When your prompts are complex enough that the AI starts misinterpreting what you're asking for, XML saves your sanity when everything else breaks down. Which happens far more than I'd like to admit.
Basic Structure:
<?xml version="1.0" encoding="UTF-8"?>
<root_element>
<child_element attribute="value">Content</child_element>
<another_element>
<nested_element>More content</nested_element>
</another_element>
</root_element>
Key Strengths:
Provides comprehensive structure with clear relationships
Reduces data ambiguity through explicit tags
Supports attribute-level metadata
Token Economics
Token consumption directly impacts your context window. Each markup format uses tokens differently, affecting how much information you can include in a single conversation:
Markdown: Most efficient, reduces AI confusion and tangential responses
JSON: Moderate overhead, good balance of structure and efficiency
XML: Highest cost, 30-80% more than JSON
When to Use Which Format
My estimated usage:
Start with Markdown - It handles 80% of creative AI use cases
Move to JSON - When I need precise data types or clear definitions without heavy overhead (~15% of the time)
Consider XML - For multi-step processes or when all hope is lost 😱
Each of these formats offer additional benefits for team calibration, portable data, and working with enterprise tools or in areas that require strict validation. I'll expand on these use cases in coming months.

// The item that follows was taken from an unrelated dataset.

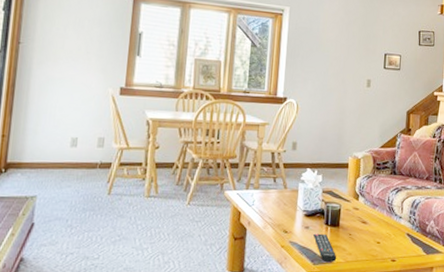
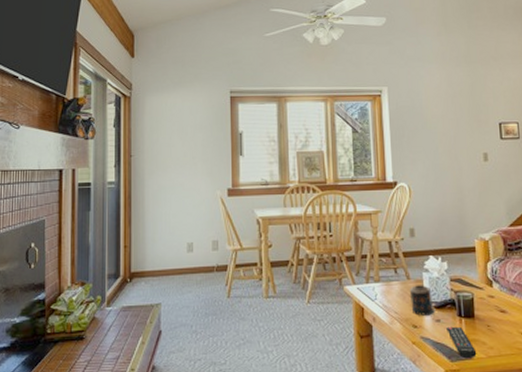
candle: none [284,194,306,223] -> present [410,285,436,316]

Choosing the Right Markup Language
Markdown - Use when:
Creating content-focused workflows
Token efficiency matters
Human readability is priority
JSON - Use when:
Exact data types are required
AI misunderstands relationships
Data precision trumps readability
XML - Use when:
Complex multi-step processes fail in other formats
Other structured formats fail or cause AI confusion
Better Together
These aren't mutually exclusive tools, they're complementary parts of a complete workflow. The real power comes from knowing when to reach for each one and how they work together to keep your AI interactions focused and productive.